Sunday, September 05, 2010

An interesting gambit

I'm no economist,
but neither am I a Democrat

an interesting gambit

another fine mess

For simplicity, let’s assume that the Fed’s policy instrument (now that the federal funds rate is stuck near zero) is the 10-year Treasury note. As an example, suppose the yield is 4%. In that case, it’s all but certain that the Fed, if it chooses, can do something to stimulate the economy and raise the inflation rate.

another fine mess

For example, suppose the Fed were to bid the 10-year note yield down from 4% to 1%. It would take out a whole slew of marginal noteholders in the process. Banks that had been satisfied with a 4% return would be unsatisfied with a 1% return and would lend more aggressively. Domestic investors that had been satisfied with a 4% return would be unsatisfied with 1% and would bite the bullet and buy stocks. International investors would be unsatisfied and would shift their investments into foreign assets, thus weakening the dollar and making US products more competitive. Households would refinance their mortgages and spend some portion of the increased cash flow. Others who previously couldn’t afford houses could now afford them, so demand for houses and home furnishings would go up. And so on. With such a huge policy action, it’s virtually certain that business activity would accelerate enough to reverse any deflationary pressure. Andy Harless

What?  You don't like the positive approach?  Try Cuzzin Ricky's scenarios. What's that?  Nuh-uh, While immensely satisfying, the wholesale lynching of the Administration is illegal.  But, looky here.  John Bolton Suggests He Could Consider 2012 Presidential Bid.  He does foreign, Sarah does domestic. 

another fine mess
Oh my.


Anonymous said...

I don't know that that little queer Bruno is going to give them, but I'm giving 'em a 10!


Anonymous said...

"bite the bullet and buy stocks"

bwaaahahahahhhahahahaaa -- when Munis can be had @5.75%, sold at 116% with a 15 year + positive yield curve?!?!?

'Sides, according to Corsi [yeah - I know] you'll be buyin' Treasurys whether ya want 'em or not...

Anonymous said...

And of course the banks are presently getting their money from the fed for free, so they would probably be happy at 2% return.

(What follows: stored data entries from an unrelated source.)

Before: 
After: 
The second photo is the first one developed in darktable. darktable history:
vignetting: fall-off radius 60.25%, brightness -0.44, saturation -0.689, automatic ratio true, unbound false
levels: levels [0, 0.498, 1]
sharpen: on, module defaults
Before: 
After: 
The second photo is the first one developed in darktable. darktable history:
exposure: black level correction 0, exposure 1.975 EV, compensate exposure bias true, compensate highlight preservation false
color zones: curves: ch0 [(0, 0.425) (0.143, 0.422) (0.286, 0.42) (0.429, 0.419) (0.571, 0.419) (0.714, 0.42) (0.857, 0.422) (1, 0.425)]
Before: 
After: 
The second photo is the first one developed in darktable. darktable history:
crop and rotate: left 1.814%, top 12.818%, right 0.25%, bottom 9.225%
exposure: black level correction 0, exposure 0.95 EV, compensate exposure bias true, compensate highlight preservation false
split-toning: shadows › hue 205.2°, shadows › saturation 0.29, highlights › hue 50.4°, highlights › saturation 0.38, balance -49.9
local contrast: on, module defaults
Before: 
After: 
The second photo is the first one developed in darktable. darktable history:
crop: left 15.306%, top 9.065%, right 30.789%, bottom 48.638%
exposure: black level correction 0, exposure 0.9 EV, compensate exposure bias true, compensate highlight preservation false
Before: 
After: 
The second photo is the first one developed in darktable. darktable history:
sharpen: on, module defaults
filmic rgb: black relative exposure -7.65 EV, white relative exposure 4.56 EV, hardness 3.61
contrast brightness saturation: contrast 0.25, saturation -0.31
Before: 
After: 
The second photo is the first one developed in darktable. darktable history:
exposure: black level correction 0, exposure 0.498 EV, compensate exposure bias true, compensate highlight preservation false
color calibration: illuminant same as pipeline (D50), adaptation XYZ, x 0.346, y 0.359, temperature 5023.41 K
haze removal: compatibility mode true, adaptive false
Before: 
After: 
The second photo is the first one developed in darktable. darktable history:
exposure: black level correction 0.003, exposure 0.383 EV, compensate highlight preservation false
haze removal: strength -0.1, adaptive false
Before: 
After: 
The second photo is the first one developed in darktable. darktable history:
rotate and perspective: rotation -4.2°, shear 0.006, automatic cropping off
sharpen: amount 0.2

That return would probably cover the senior level bonuses if nothing else.

Anonymous said...

The Fed has the power to print money, buy worthless assets with that worthless money and set meaningless interest rates for the banks. But I don't think that they can have that much of an effect on bonds traded on the open market.

I also believe that our debt is financed with much shorter term paper, bonds with an average of less than 5 years. Most foreigners do not trust our health to buy long term paper.

And with respect to munis: when the federal bailouts dry up, more and more state and local entities will start defaulting on their debt. Remember what the federal bankruptcy judges did to the GM bond holders: they move them to the back of the line even though they had a greater claim on the assets than the unions. I would not be surprised if state judges did not put unfunded pension obligations before bong holders.


Rodger the Real King of France said...

Laurence - I will be shocked if they do not.